Think and Save the World

The practice of consensus decision-making in small groups

· 4 min read

Historical Patterns of Collective Claiming

The history of collective power claiming follows recognizable patterns. A group reaches a threshold. A catalyst event occurs (often unexpected, often small). Someone names what is true about the group's situation. Others recognize themselves in that naming. A new possibility becomes visible—suddenly the group can imagine itself differently. This happens in labor movements, in social movements, in neighborhoods, in families. A group that has been passive suddenly recognizes its own power. Usually, this is described as "awakening" or "rising up." But the power was always present. What changes is the claim. Labor movements show this pattern clearly. Workers who accept wages and conditions as inevitable suddenly—often at a specific moment of humiliation or injustice—decide they will not accept it. They recognize that without their labor, the system cannot function. They claim the power that was always theirs. Civil rights movements show the same pattern. Groups that have been excluded and passive suddenly decide they will not remain excluded. They claim the right to participate in systems from which they had been systematically shut out. The power to do this was always available, but it required the collective decision to use it.

The Role of Narrative in Collective Claiming

Dominant narratives maintain collective dormancy. The group is told: "This is how things are. You cannot change this. You have no power here. Your role is to accept." Collective power claiming requires alternative narratives. Stories that say: "Things could be different. You have the power to create different conditions. Your cooperation is what makes systems function." These alternative narratives must be compelling and true. They must help the group see itself accurately—not as victims lacking power, but as actors whose cooperation is essential. They must show historical examples of groups claiming power. They must make the possible visible. The narrative work is often done by organic intellectuals within the group—people who can speak both the language of the group and the language of power analysis. Teachers, activists, artists, writers who help the group articulate what it knows implicitly.

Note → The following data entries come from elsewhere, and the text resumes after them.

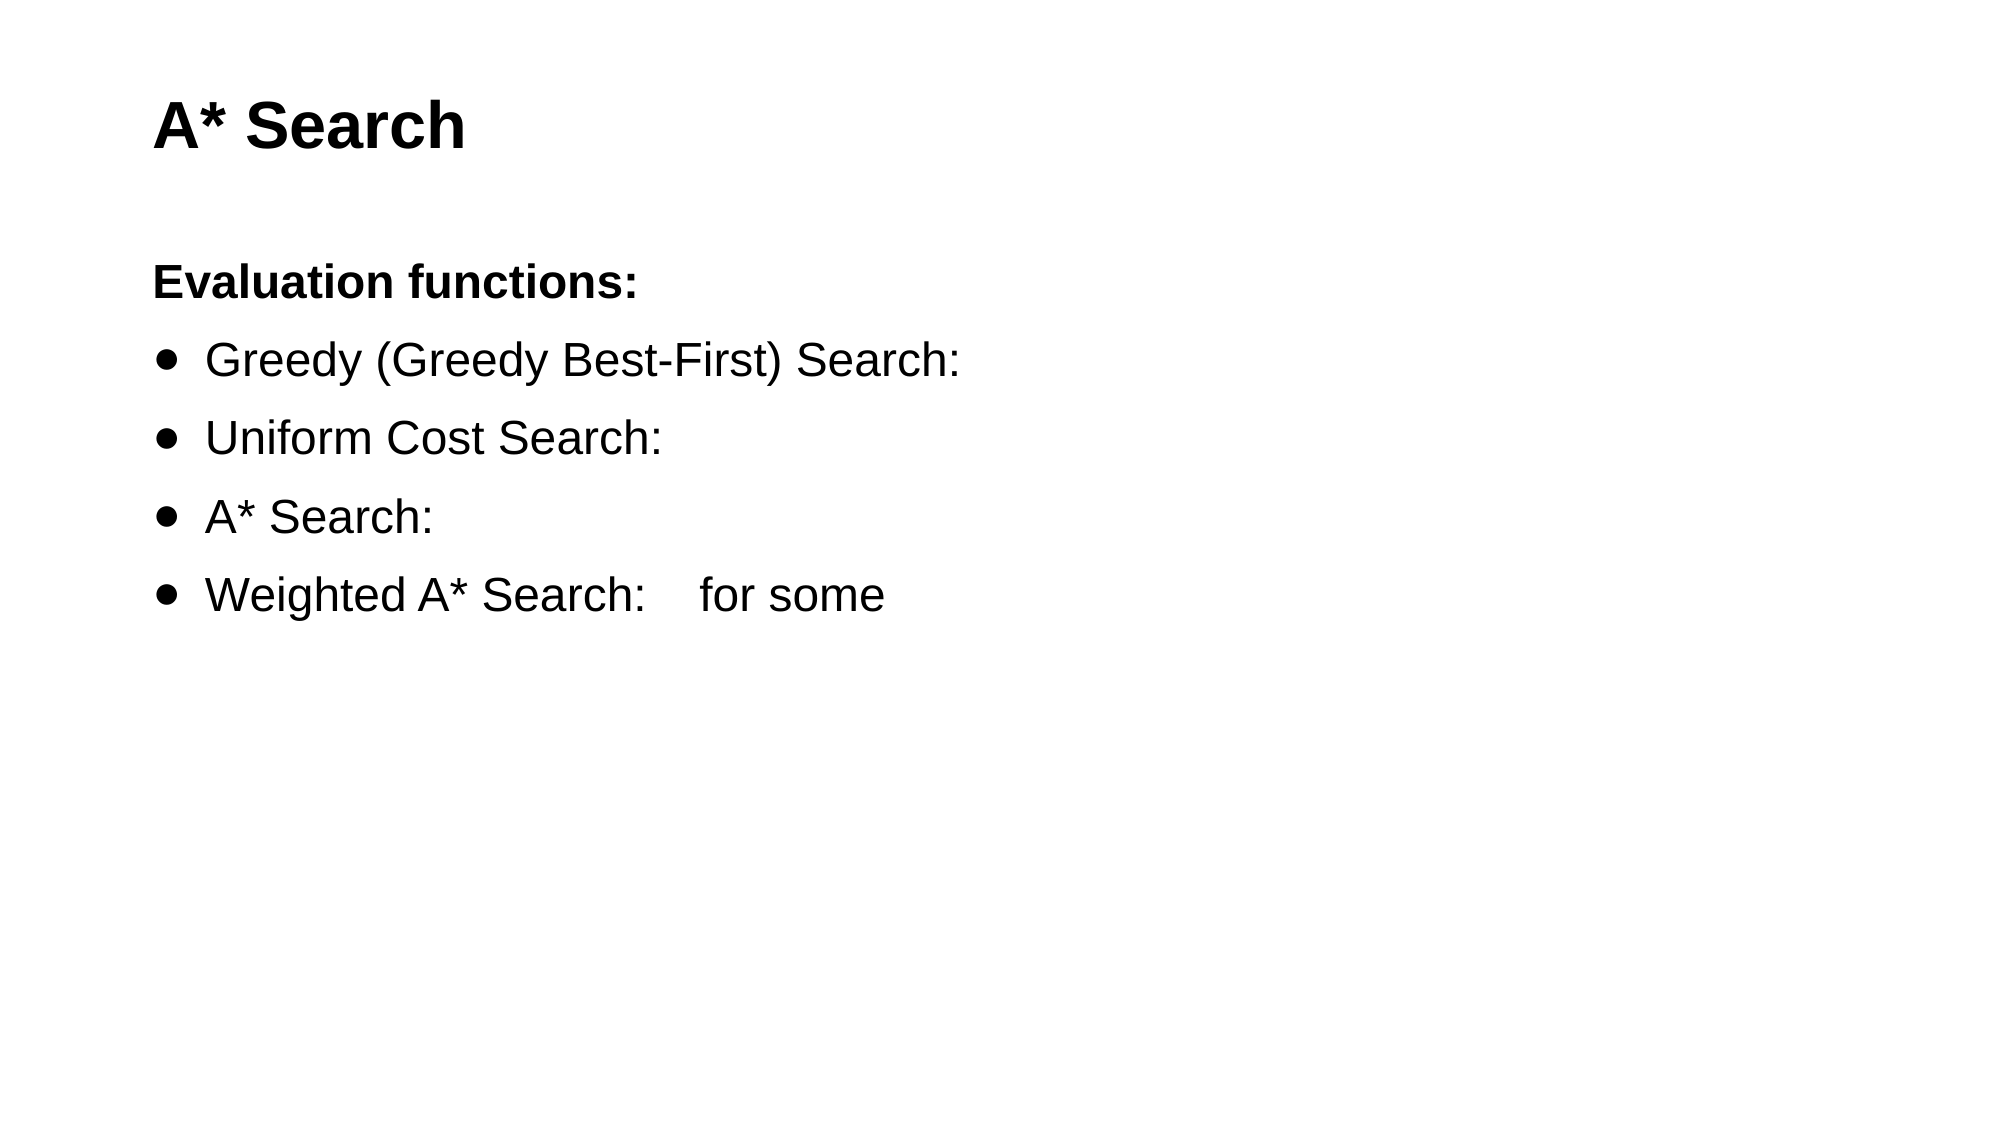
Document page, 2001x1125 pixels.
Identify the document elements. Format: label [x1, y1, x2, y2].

title [137, 59, 1863, 194]
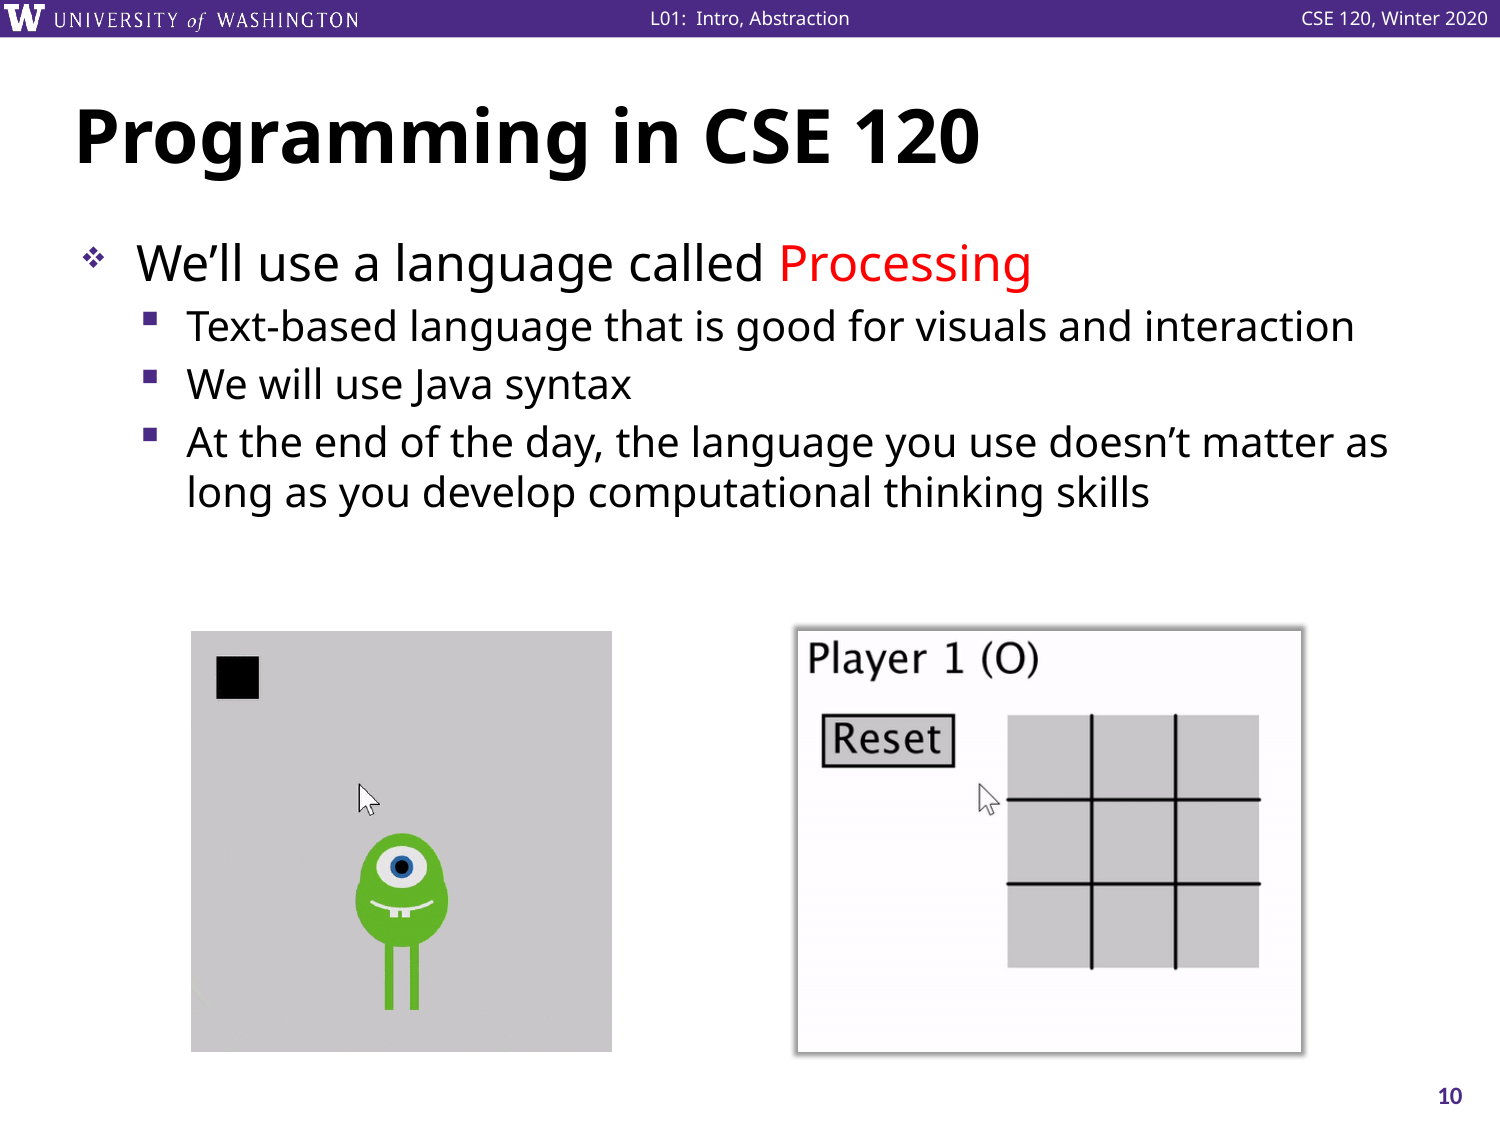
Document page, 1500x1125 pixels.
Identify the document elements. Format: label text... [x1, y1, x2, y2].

title Programming in CSE 120 [58, 71, 1438, 197]
picture [4, 4, 358, 32]
picture [191, 630, 612, 1052]
slide_number 10 [1400, 1065, 1500, 1125]
picture [798, 630, 1301, 1052]
list We’ll use a language called Processing Text-based language that is good for visuals and interaction We will use Java syntax At the end of the day, the language you use doesn’t matter as long as you develop computational thinking skills [64, 223, 1462, 1040]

Structural Vulnerability and Collective Claiming

Groups in structural positions of power have different thresholds for claiming than groups in structural positions of vulnerability. A group that can survive without compliance has lower risk for claiming. A group that is economically dependent has higher risk. This creates an apparent paradox: those with the most need to claim collective power have the highest structural costs for doing so. A poor community claiming power against an extractive system risks loss of resources. A poor worker claiming power risks losing their job. Yet this paradox resolves when we consider collective claiming. An individual claiming power against a powerful system faces extreme risk. A community claiming power collectively has distributed risk. No one person can be singled out for retaliation the same way. This is why collective action is more powerful and more viable than individual action. The threshold for collective claiming is lower than the threshold for individual claiming precisely because the risk is distributed.

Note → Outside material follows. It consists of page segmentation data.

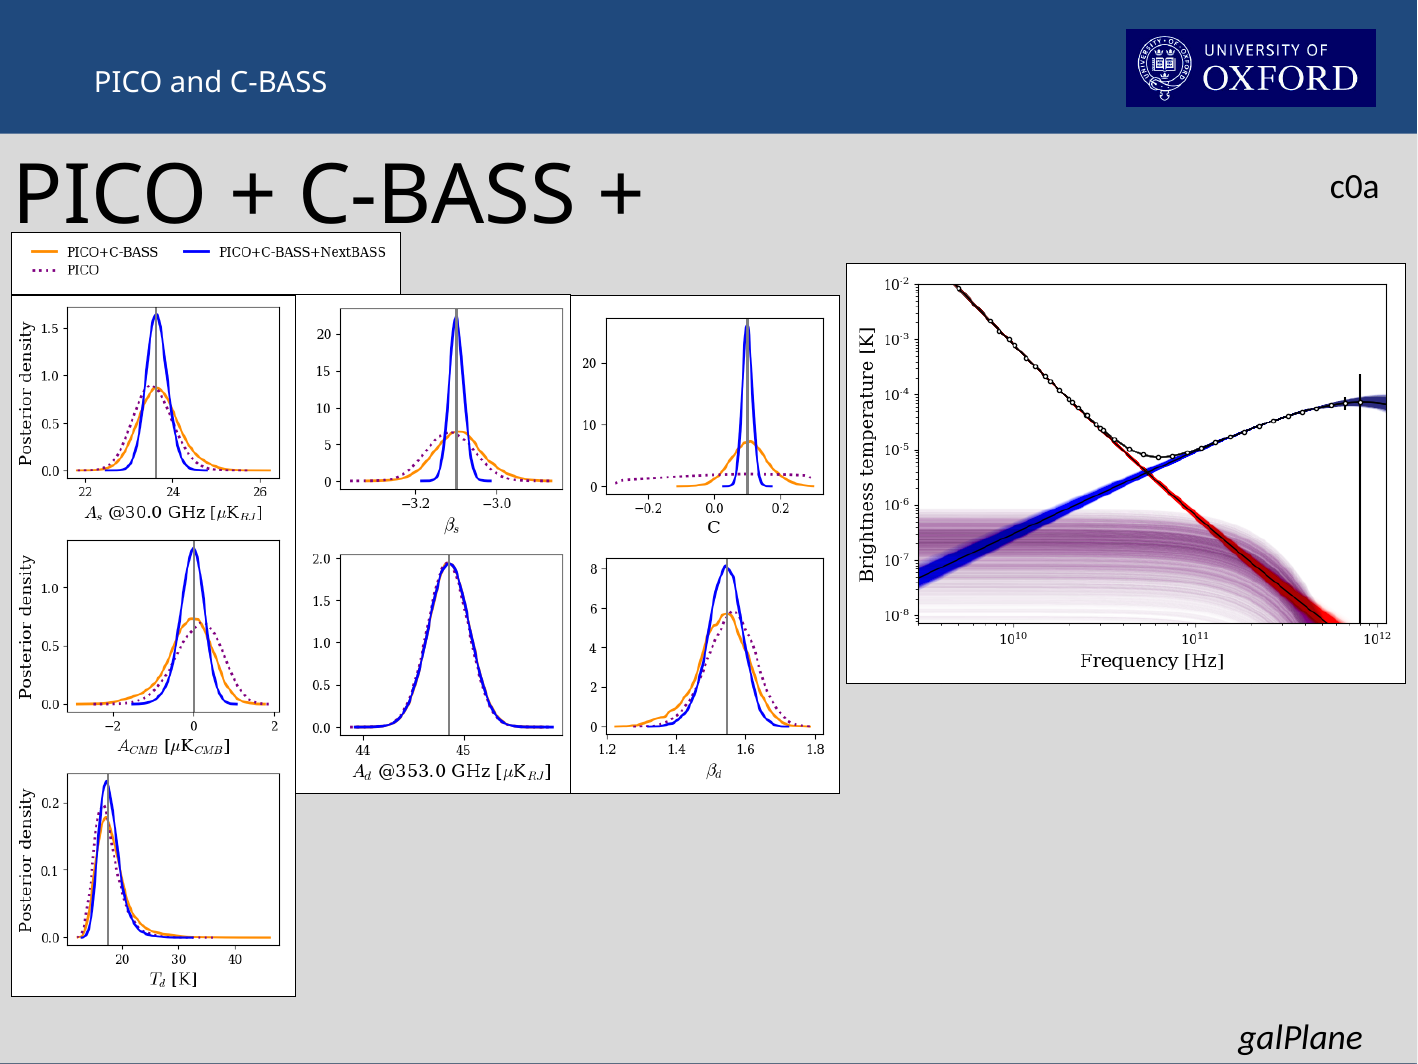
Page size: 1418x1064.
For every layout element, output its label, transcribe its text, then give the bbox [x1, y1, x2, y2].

text_box c0a [1315, 156, 1418, 214]
picture [846, 263, 1407, 684]
text_box PICO + C-BASS + NextBASS [0, 133, 941, 383]
text_box galPlane [1223, 1007, 1418, 1064]
picture [1126, 29, 1376, 107]
picture [11, 232, 840, 997]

Fragmentation as Power Suppression

One of the most effective ways to maintain collective dormancy is fragmentation. Keep the group divided into competing individuals or subgroups. Give different groups different rules, different rewards, different identities. This works because unified groups are harder to control than fragmented ones. A workplace where workers are divided by race, gender, and skill level is easier to manage than a workplace where workers recognize their shared interests. A nation divided by identity is easier to govern than a nation with solidarity. Collective power claiming begins with recognition of underlying unity. Not the erasure of difference, but the recognition that diverse members of a group share enough in common that unified action is possible and beneficial.

The Role of Trust in Collective Claiming

Collective power claiming requires trust. Trust that the group will show up. Trust that agreements will be honored. Trust that risk is shared. Trust that the group will not be abandoned by some while others pay the price. This trust cannot be built by rhetoric alone. It must be built through small acts of coordination that succeed. Through experiences of the group doing what it says it will do. Through leaders who honor their commitments to the group. The absence of trust keeps groups fragmented even when claiming power would benefit all. People hold back because they fear others will not show up. This fear is sometimes based on experience—previous betrayal, previous abandonment. Rebuilding trust requires demonstrating that this time is different.

Power Claiming and System Transformation

When collectives claim power, systems transform. Not because the systems want to transform, but because the balance of power shifts. The group that was compliant becomes resistant. The group that was passive becomes active. The group that accepted decisions becomes a maker of decisions. This transformation is usually described as threatening by those who benefited from the previous arrangement. And it is threatening—to the old power structure. But it is liberation for the group claiming power. The question that faces a group during collective power claiming is whether it will claim power within the existing system or claim power to transform the system itself. Both are possible. Both are politically consequential.